- Created by: Philip Differ
- Starring: Gregor Fisher; Andy Gray; Helen Lederer; Ford Kiernan;
- Country of origin: Scotland
- Original language: English
- No. of series: 2
- No. of episodes: 13

Production
- Running time: 30 minutes per episode

Original release
- Network: ITV
- Release: 13 April 1995 – 24 December 1998

= The Baldy Man =

The Baldy Man is a television series starring Gregor Fisher, a Scottish comedian. It was broadcast in two series totalling thirteen episodes on ITV, screening in 1995 and 1998, and produced for Carlton Television by Working Title Films. Both series were also broadcast in full on Russian channel TB6 Moscow.

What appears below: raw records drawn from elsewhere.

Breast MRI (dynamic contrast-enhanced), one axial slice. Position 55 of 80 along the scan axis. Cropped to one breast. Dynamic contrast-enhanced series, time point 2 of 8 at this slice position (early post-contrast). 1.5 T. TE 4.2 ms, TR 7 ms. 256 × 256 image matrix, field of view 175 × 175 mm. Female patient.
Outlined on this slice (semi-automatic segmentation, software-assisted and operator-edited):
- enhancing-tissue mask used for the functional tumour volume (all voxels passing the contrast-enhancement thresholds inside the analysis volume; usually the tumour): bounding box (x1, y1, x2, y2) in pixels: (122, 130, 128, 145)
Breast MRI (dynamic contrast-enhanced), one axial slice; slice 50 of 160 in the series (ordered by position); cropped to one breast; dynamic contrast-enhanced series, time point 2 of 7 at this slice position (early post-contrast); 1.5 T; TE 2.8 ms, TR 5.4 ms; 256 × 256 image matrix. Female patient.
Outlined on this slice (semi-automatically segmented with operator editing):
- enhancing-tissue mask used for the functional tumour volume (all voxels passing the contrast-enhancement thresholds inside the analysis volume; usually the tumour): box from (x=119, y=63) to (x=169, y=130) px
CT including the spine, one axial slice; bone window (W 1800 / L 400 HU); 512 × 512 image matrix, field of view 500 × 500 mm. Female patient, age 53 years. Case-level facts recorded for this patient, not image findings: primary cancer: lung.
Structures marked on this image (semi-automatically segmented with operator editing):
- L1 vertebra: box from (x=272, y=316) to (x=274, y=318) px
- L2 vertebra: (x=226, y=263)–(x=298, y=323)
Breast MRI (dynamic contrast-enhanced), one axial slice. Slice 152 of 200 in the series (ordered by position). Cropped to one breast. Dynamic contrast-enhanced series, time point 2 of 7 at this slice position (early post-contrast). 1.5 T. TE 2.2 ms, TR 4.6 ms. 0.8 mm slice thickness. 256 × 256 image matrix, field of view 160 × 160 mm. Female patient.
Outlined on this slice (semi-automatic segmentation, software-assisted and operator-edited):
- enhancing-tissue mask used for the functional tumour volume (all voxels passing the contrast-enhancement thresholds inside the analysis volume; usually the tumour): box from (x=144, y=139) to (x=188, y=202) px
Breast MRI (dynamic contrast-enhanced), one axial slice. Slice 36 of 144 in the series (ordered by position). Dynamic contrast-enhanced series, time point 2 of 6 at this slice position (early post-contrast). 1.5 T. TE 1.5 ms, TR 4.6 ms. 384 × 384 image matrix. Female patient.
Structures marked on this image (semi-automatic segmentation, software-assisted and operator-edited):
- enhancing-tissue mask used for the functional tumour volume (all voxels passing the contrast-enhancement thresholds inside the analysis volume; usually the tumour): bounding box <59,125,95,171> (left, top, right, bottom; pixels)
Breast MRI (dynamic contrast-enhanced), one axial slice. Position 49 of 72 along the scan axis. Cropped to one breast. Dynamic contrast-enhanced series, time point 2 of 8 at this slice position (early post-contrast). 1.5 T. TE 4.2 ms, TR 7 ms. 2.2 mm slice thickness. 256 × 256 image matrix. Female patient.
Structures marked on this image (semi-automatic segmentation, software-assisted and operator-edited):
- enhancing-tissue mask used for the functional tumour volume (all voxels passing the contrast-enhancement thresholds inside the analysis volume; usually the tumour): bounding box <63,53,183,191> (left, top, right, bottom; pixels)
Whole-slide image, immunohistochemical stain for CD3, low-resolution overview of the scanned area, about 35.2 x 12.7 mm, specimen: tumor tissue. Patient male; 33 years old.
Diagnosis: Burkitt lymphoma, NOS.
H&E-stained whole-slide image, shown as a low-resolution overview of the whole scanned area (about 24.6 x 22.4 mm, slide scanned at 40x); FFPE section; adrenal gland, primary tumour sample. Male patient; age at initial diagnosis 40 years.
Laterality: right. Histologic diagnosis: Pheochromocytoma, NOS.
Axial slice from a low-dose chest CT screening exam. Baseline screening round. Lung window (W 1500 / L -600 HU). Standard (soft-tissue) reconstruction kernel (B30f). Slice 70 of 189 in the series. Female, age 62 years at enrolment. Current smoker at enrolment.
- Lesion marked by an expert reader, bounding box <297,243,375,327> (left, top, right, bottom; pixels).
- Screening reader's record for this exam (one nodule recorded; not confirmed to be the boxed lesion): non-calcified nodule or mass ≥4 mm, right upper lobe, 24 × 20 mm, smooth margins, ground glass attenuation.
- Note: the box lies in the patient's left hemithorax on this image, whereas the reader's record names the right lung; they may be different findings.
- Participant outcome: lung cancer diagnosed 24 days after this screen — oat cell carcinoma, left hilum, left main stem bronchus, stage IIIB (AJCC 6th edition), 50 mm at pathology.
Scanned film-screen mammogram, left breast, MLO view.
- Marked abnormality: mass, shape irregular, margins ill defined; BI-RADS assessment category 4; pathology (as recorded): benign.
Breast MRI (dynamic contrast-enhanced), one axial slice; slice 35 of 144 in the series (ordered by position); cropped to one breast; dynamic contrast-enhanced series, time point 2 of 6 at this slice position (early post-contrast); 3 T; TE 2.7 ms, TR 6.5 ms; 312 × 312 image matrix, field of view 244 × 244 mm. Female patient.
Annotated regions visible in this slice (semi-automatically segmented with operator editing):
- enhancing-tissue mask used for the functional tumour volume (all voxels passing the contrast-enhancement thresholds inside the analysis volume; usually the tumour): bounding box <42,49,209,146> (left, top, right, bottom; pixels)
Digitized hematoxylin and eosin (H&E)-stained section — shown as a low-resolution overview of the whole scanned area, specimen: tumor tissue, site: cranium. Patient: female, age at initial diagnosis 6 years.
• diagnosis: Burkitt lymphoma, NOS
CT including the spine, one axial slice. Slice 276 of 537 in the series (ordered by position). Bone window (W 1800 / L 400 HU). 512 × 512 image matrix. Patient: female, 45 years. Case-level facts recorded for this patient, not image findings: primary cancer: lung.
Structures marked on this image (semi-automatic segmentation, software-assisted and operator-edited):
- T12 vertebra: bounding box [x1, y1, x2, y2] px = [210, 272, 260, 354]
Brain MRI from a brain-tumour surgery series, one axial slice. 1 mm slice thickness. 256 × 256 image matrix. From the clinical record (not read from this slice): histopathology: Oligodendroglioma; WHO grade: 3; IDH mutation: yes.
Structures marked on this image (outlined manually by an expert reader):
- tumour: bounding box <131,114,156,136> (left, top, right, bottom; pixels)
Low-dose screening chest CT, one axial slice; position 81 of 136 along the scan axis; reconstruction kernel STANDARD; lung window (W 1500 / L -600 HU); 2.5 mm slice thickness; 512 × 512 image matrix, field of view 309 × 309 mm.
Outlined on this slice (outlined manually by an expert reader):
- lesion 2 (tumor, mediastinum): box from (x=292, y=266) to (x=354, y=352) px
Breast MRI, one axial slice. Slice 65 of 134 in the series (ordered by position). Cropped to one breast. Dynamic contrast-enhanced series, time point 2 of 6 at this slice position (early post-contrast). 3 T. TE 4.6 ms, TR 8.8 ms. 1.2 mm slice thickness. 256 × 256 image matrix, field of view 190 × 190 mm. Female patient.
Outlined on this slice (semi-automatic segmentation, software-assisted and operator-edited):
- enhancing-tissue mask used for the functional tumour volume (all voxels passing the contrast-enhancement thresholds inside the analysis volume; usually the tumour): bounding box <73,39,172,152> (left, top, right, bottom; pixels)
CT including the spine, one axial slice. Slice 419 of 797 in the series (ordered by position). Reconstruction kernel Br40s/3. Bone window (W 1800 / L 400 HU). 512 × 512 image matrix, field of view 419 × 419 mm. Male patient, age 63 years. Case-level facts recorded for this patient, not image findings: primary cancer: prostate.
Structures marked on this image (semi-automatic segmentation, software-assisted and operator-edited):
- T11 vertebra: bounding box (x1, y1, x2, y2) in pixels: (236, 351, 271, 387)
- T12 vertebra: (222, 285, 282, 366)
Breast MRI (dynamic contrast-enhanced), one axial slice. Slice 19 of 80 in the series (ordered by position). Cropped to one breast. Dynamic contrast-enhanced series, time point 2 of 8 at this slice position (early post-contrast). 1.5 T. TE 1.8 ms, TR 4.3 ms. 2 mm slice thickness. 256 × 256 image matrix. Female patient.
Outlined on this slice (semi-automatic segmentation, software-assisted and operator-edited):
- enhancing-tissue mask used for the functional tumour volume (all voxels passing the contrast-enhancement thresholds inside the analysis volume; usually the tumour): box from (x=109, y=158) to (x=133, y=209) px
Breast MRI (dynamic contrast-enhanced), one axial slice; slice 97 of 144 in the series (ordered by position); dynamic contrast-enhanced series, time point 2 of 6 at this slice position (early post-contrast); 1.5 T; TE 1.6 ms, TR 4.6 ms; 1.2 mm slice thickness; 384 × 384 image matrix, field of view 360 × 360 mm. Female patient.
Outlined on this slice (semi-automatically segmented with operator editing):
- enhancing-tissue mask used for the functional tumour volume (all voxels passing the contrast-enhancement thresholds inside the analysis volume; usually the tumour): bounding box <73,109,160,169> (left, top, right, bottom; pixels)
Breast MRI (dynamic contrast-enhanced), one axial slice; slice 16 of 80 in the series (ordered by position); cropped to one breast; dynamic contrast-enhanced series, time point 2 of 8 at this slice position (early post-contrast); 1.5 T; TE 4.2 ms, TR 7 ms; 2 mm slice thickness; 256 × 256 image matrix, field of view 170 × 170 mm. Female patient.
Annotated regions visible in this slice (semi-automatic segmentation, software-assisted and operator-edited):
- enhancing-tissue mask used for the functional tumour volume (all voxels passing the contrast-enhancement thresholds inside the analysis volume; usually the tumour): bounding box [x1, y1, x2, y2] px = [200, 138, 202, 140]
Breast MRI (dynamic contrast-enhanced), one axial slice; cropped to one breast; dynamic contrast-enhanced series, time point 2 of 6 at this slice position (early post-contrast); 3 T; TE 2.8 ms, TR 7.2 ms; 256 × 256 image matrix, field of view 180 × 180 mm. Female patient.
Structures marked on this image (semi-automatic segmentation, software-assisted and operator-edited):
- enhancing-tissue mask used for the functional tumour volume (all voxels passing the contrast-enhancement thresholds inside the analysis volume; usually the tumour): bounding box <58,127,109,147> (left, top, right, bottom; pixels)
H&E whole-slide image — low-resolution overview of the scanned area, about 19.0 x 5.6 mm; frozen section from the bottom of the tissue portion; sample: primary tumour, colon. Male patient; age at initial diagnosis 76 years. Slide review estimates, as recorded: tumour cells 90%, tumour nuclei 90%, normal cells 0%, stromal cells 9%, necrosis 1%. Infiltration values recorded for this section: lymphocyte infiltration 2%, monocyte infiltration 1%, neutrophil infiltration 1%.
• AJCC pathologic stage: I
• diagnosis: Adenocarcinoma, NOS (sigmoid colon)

The character's chief attributes were his comb over hairstyle as well as his bumbling nature and plump figure. The series was produced and directed by Colin Gilbert who worked with Fisher in Scotland's well known situation comedy Rab C. Nesbitt among many others. It was written by Philip Differ who was the script editor on Naked Video. The character first appeared in a series of sketches in the BBC Scotland show Naked Video (1986–1991), as well as in a memorable TV commercial for Hamlet cigars.

==Guest stars==
The series featured cameos by a number of well-known performers such as Helen Lederer, Joanna Kirkland, Lionel Blair, Ford Kiernan, Greg Hemphill, Iain Cuthbertson and John Grieve.

==Episode list==
Series One:

1. New Look / Delegate – first broadcast: 13 April 1995
2. Keep Fit / Ill – first broadcast: 27 April 1995
3. D.I.Y. / Reunion – first broadcast: 16 August 1995
4. Tearoom / Pets – first broadcast: 25 August 1995
5. Bath / Referee – first broadcast: 30 August 1995
6. Hair / Crime – untransmitted in UK, but was shown in Russia

Series Two:

1. Mother's Day / Smell – first broadcast: 11 September 1997
2. Goldrush / God – first broadcast: 15 October 1997
3. Barbecue / China Doll – first broadcast: 22 October 1997
4. Chauffeur of the Bride / Back Window – first broadcast: 26 October 1997
5. Casualty / Babysitting – first broadcast: 25 November 1997
6. Jigsaw / Murder – first broadcast: 17 December 1997
7. Litter Avenger / Aliens – first broadcast: 24 December 1998

==DVD and VHS releases==
The complete series has been released on DVD as a two-disc boxset in Germany from Pidax Entertainment. However, there as of yet have been no immediate plans so far to release the series onto DVD in Britain. The first two episodes were released on a video entitled Introducing...The Baldy Man on 9 October 1995. There were no further releases of the series, however, advertisements to promote a further two VHS releases for episodes 3-6 were featured on the tape.

==Endorsements==
The character was also the star of a series of humorous television commercials for Hamlet cigars.